Oh, what a disappointing result…
Actually, this is because the assumption of the universal approximation theorem, “neural network with a sufficiently large hidden layer,” was not satisfied.
To make it sufficiently large, either increasing the number of layers or increasing the number of nodes in the layers is theoretically possible, but in this case, increasing the number of layers is more efficient, so we retried with 2 hidden layers and 16 nodes each.
func_name = 'sin(5x)'
hidden_units = [16, 16]
epochs = 1000
train_and_plot(func_name, hidden_units, epochs)
Here is the result this time.
Even high frequencies such as sin(5x) could be generated from sin(x) and cos(x).
Sawtooth wave
Now what if it is a sawtooth wave instead of a sine or cosine wave?
func_name = 'sawtooth'
hidden_units = [32, 32]
epochs = 1000
train_and_plot(func_name, hidden_units, epochs)
This is the result.
In fact, such a worsening of the approximation at discontinuities is also observed in Fourier decomposition and is known as the Gibbs phenomenon. However, in Gibbs phenomenon, the approximation behaves as if it overshoots outward at discontinuities. This result differs in that point.
Staircase wave
What would a staircase function with many discontinuities look like?
func_name = 'step'
hidden_units = [64, 64, 64]
epochs = 1000
train_and_plot(func_name, hidden_units, epochs)
Here is the outcome.
Although the approximation is not very good in some places, the true values are generally reproduced.
Zigzag Staircase
Finally, what if it were a more complex staircase shape?
func_name = 'jigzag_step'
hidden_units = [64, 64, 64]
epochs = 3000
train_and_plot(func_name, hidden_units, epochs)
Here is.
It is still able to reproduce the true value even with complex discontinuous functions.

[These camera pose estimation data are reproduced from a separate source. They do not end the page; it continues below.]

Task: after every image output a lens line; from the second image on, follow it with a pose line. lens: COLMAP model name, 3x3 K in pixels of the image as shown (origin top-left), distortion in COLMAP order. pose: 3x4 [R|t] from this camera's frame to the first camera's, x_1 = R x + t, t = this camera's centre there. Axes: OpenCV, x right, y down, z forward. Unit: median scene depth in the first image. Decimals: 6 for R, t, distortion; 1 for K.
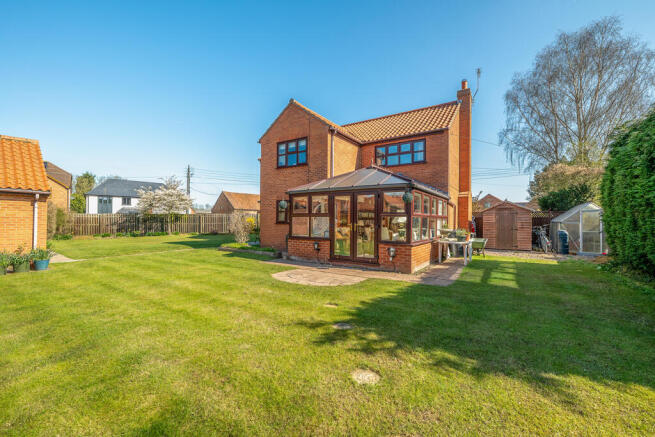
lens RADIAL K [[282.1, 0, 328.1], [0, 282.1, 219.5], [0, 0, 1]] dist [-0.003190, -0.000559]
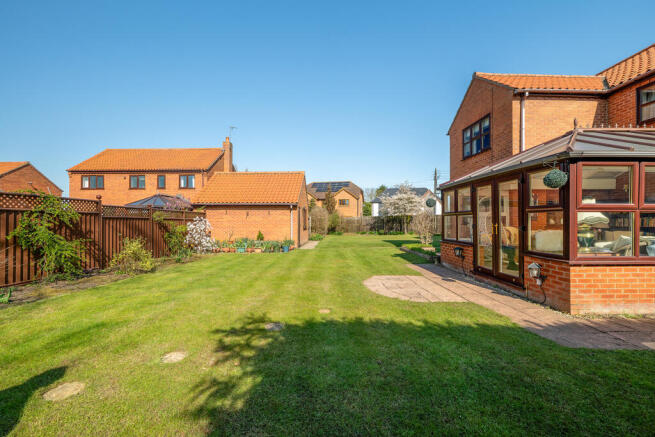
lens RADIAL K [[282.1, 0, 327.8], [0, 282.1, 221.0], [0, 0, 1]] dist [-0.003190, -0.000559]
pose [[0.574628, -0.007214, -0.818383, 0.397745], [0.009145, 0.999955, -0.002393, 0.004078], [0.818364, -0.006109, 0.574668, 0.238394]]
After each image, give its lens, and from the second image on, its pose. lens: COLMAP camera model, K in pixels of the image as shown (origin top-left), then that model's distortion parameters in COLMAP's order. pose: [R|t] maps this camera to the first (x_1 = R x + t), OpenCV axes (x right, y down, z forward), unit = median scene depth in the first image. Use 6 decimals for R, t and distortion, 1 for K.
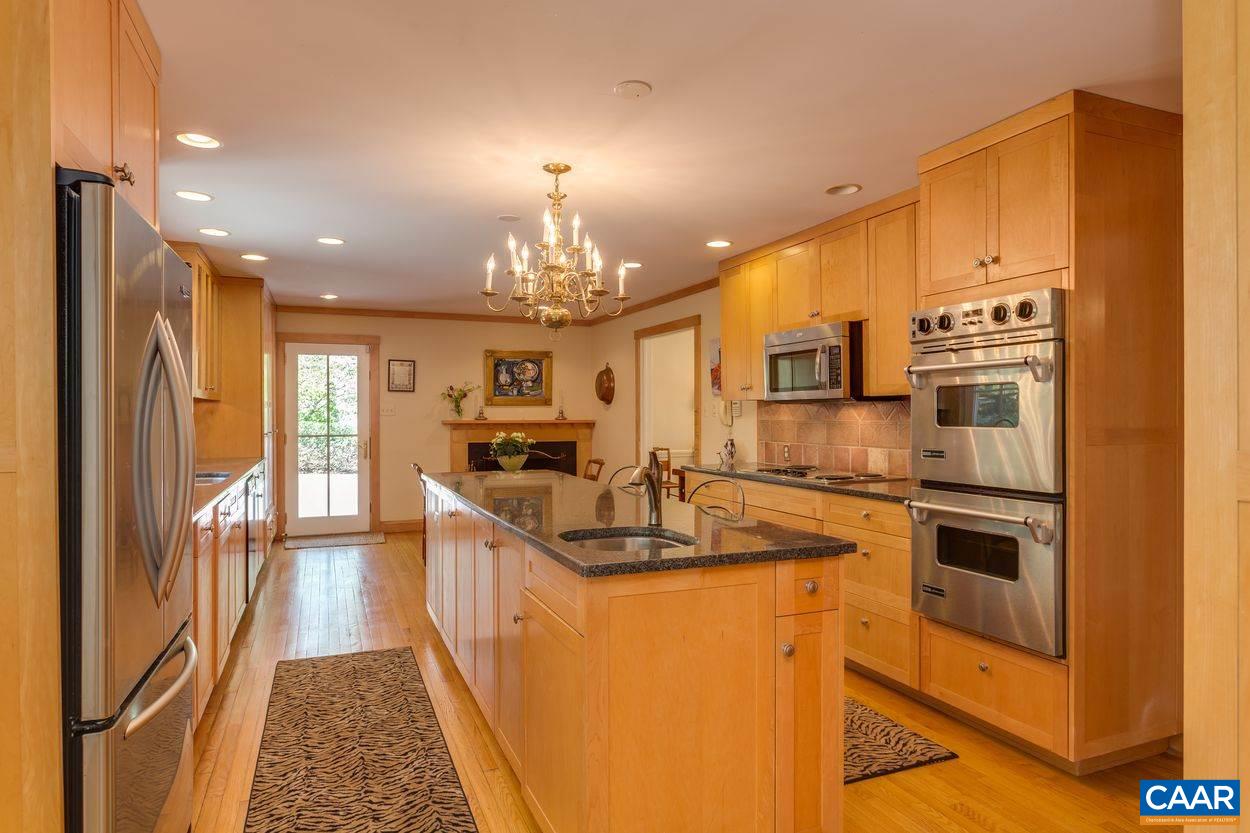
lens RADIAL K [[741.4, 0, 622.3], [0, 741.4, 415.4], [0, 0, 1]] dist [-0.001914, -0.000046]
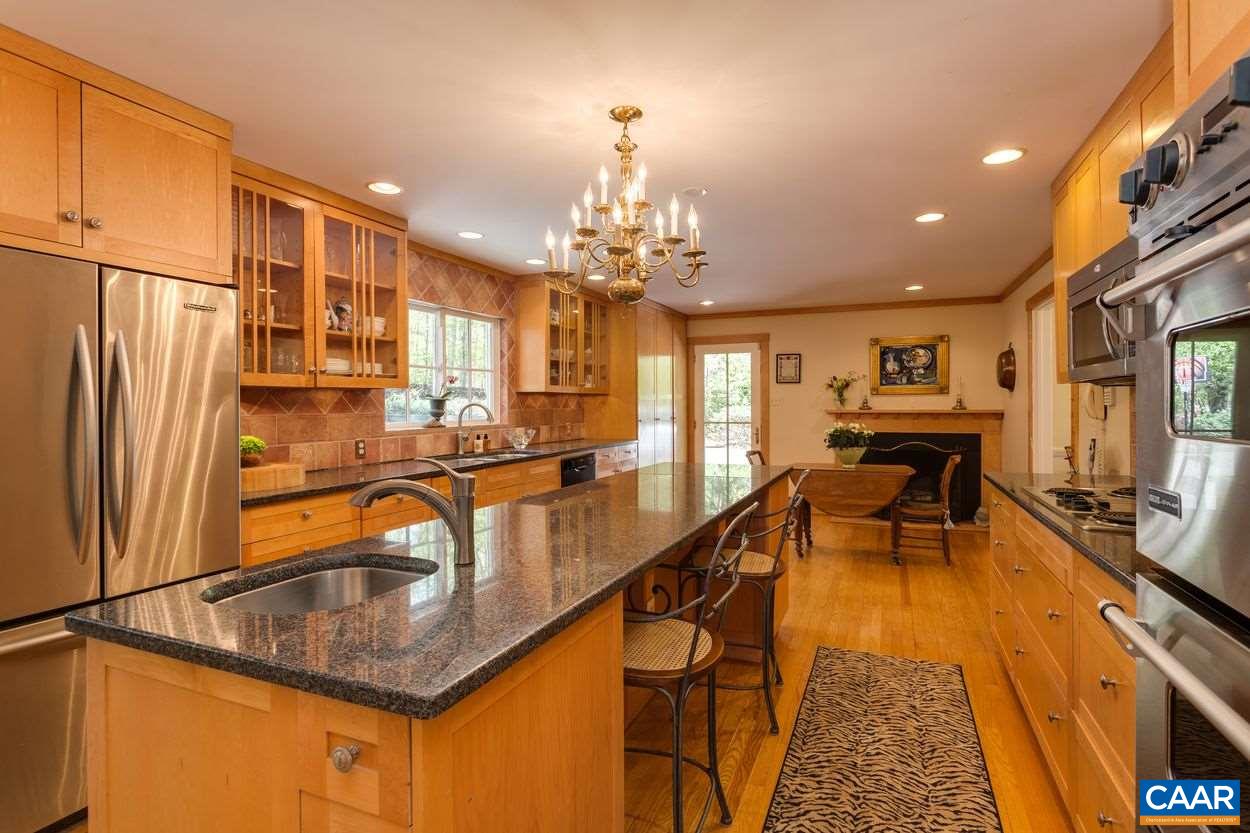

To be sure, the acyclic function
What we have checked is “Can a neural network with sin(x) and cos(x) as input values approximate a function with arbitrary period 2π? Of course, any function other than periodic functions cannot be approximated by a neural network with sin(x) and cos(x) as input values.
func_name = 'x'
hidden_units = [64]
epochs = 1000
train_and_plot(func_name, hidden_units, epochs)
It goes like this.
It doesn’t work at all, to be sure.
As we have seen, we have confirmed that we can approximate arbitrary periodic functions by using two inputs, sin(x) and cos(x), and a neural network of appropriate complexity. This indicates the possibility of reproducing the periodicity of arbitrary shapes by adding sin(x) and cos(x) to the features of the model when the objective variable is considered to have periodicity. If the objective variable is considered to have periodicity by time of day, by week or day of week, and by year, then we can add sin(x) and cos(x) corresponding to the time of day, sin(x) and cos(x) corresponding to the week or day of week, and sin(x) and cos(x) corresponding to the annual period.